Zoning issues and their impact on your commercial space
Before purchasing or leasing commercial real estate, ensure that the property is zoned appropriately for your business’s needs. Commercial and industrial zoning restrictions can be stringent, so it’s important to know what is and isn’t permitted at the new premises.
Each province and municipality has its own rules, regulations and zoning bylaws. These bylaws govern how land may be used, where buildings and other structures can be located, and the types of buildings that are permitted and how they may be used. Municipal bylaws also cover factors such as lot sizes and dimensions, parking requirements, building heights, and setbacks (the minimum distance a building can be located from a property line).
Dan LaBossière, Assistant Vice President, Business Development at BDC, recommends hiring a lawyer to do appropriate research so you can be sure your business doesn’t run afoul of any zoning bylaws. “Choose a lawyer with commercial property experience,” he says. To determine what zoning bylaws apply to the property you want to purchase, your lawyer will go to the source: the municipal planning or zoning authority, which will provide the most up-to-date zoning bylaws for the location you are considering buying.
Depending on your planned use of the property or building, answers to the following questions will help ensure your business complies with existing bylaws.
- If you plan to change the use of the property, is that new use permitted in that location?
- Do all the changes that have been made at your new location comply with that area’s bylaws, such as building height restrictions?
- What is the permitted setback from the street? Does the building conform?
- What sizes of signs are permitted and how should signs be placed?
- Are there sufficient parking spaces and, if not, do existing bylaws allow for more parking spaces?
- Have there been any previous disputes regarding zoning at this location, such as parking issues?
When it comes to zoning for commercial property, pay close attention to the following issues.
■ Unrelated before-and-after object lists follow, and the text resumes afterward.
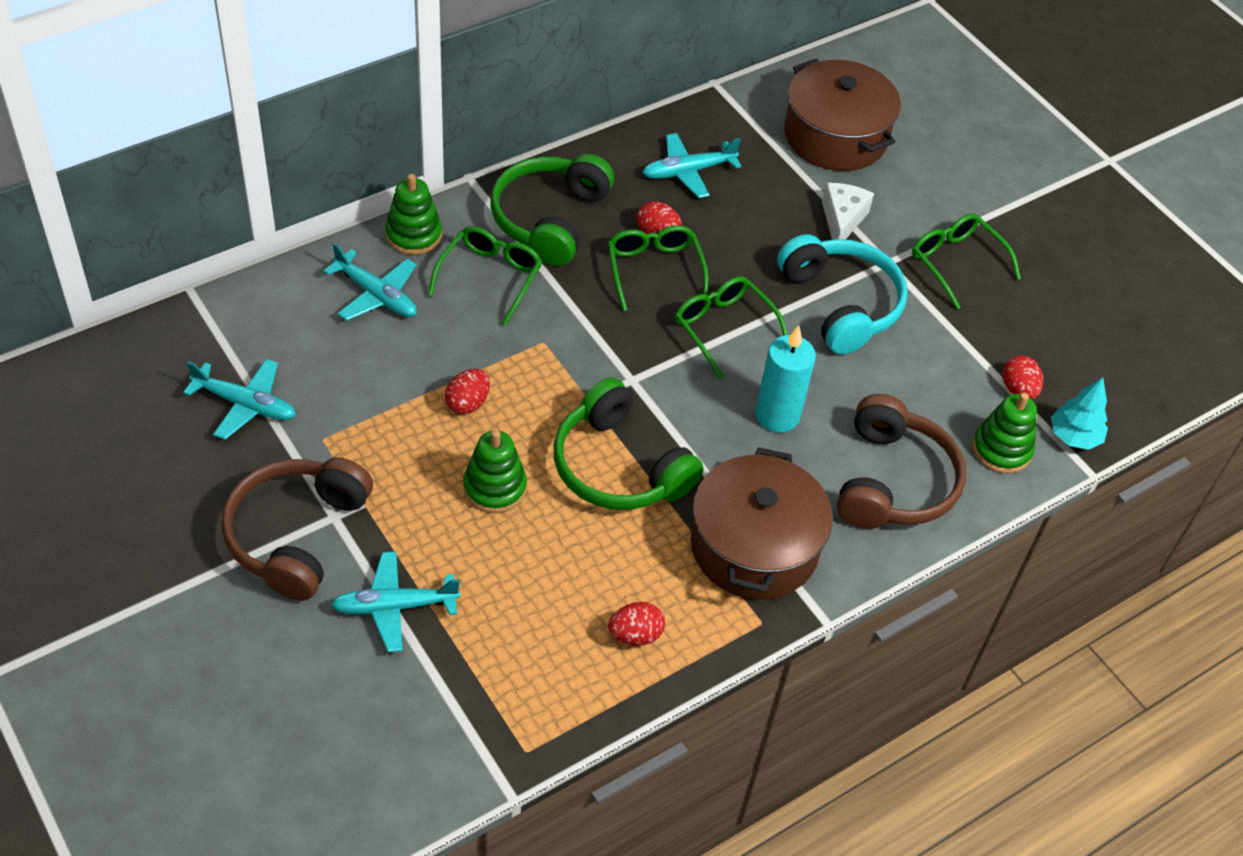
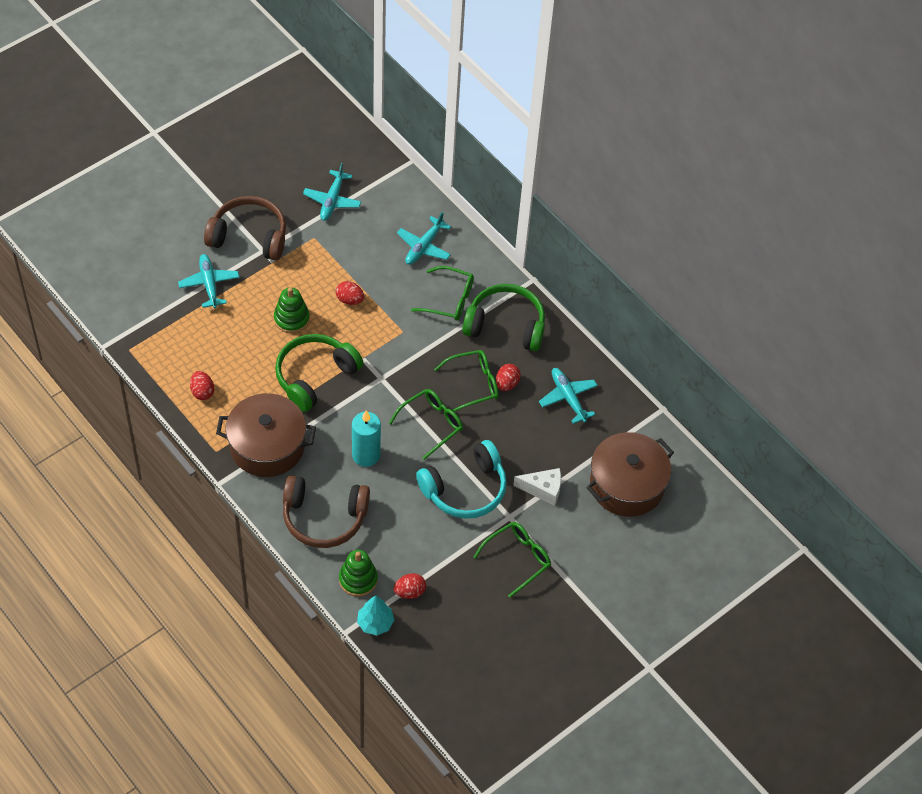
camera: 85 degrees right, 5 degrees up
green stacking toy [385,174,442,255] -> none

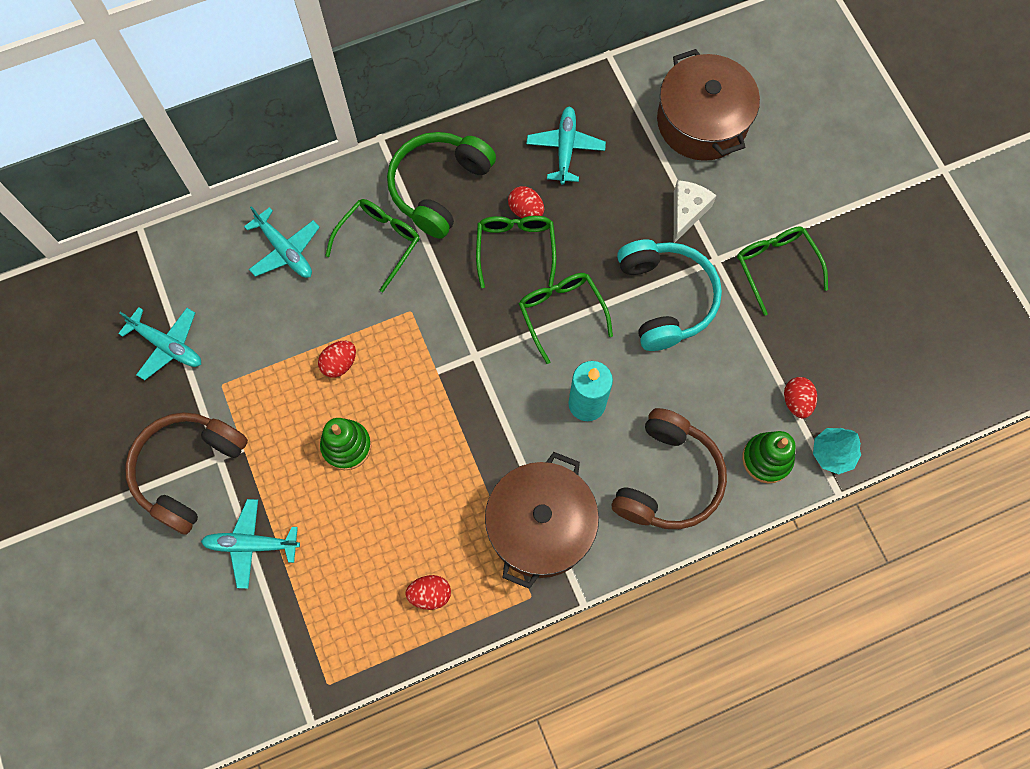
camera: 70 degrees left, 15 degrees up
green headphones [275,334,363,412] -> none
turquoise plane [539,368,598,424] -> turquoise plane turned 105 degrees clockwise [527,106,606,185]

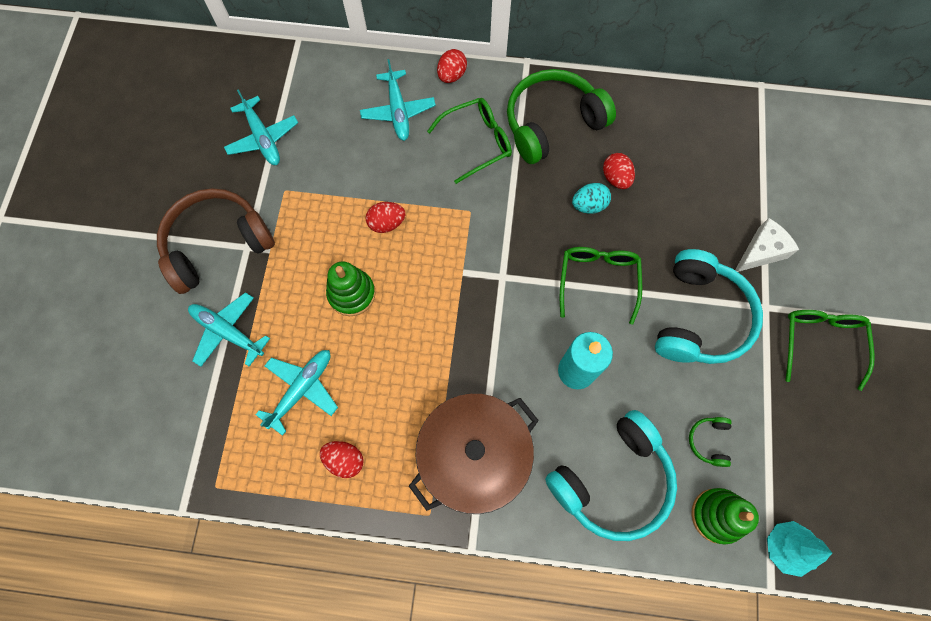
camera: 30 degrees right, 0 degrees up
green glasses [476,216,556,288] -> turquoise egg [572,183,611,214]
turquoise plane [527,106,606,185] -> turquoise plane moved to [256,350,338,436]
brown headphones [612,408,727,529] -> turquoise headphones [545,410,677,541]
brown pot [657,49,760,161] -> none
red egg [784,377,817,418] -> red egg moved to [437,49,467,83]
none -> green headphones [689,417,732,467]

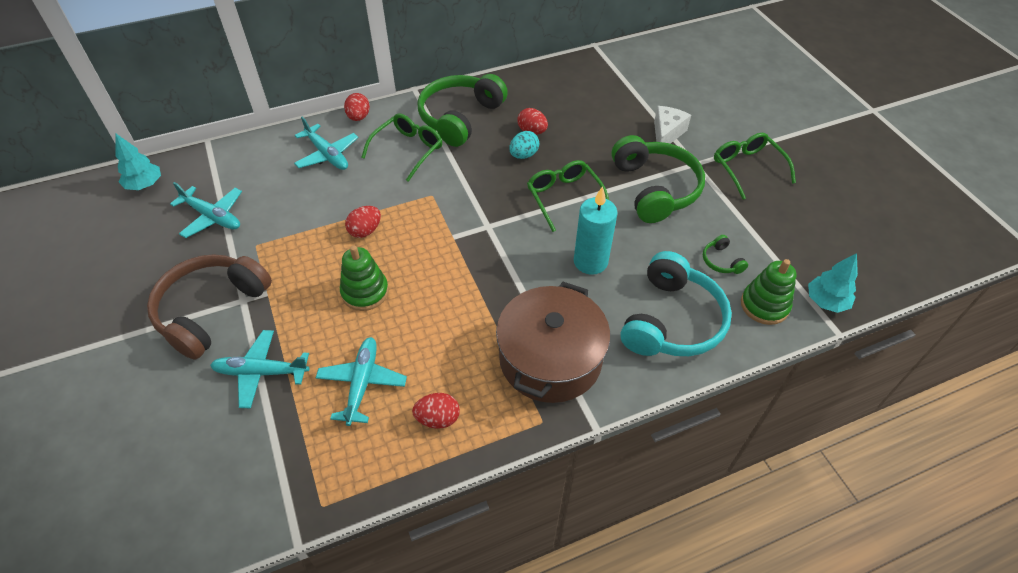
camera: 30 degrees left, 20 degrees down
turquoise headphones [655,249,763,364] -> green headphones [611,135,705,223]
none -> turquoise tree [115,133,161,190]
Properties classified as heritage will have more restrictions than others. Guidelines exist regarding which character-defining elements should be preserved and which can be changed. “When you buy a heritage building, there are limitations on the alterations you can make, and improvement costs are often higher,” says LaBossière. “It can be a huge undertaking that involves a lot of back and forth with municipal authorities on what changes are permitted.”
Certificate of survey
Make sure you have an up-to-date certificate of survey. LaBossière gives the example of an entrepreneur who purchased a property and had an updated survey done when he decided to upgrade. At that point, he discovered a permit for one of the buildings on the property had never been obtained, and he was required to dismantle that building.
Changes to existing bylaws
Zoning bylaws change over time. Just because the previous occupant used a property for a specific purpose does not mean you will be permitted to do the same. While a business that was established before a zoning change took place may have obtained a variance that permitted it to continue its activities, that right may not apply to future businesses that move into that location.
If you want to purchase a property on which you plan to build, you will need to apply for a building permit and ensure your plans comply with applicable bylaws. Rules can vary greatly, depending on whether you’re building new premises, altering existing premises, changing the appearance of a building or altering its use. Before starting, check with your municipality to see what you’re allowed to do with and without a permit.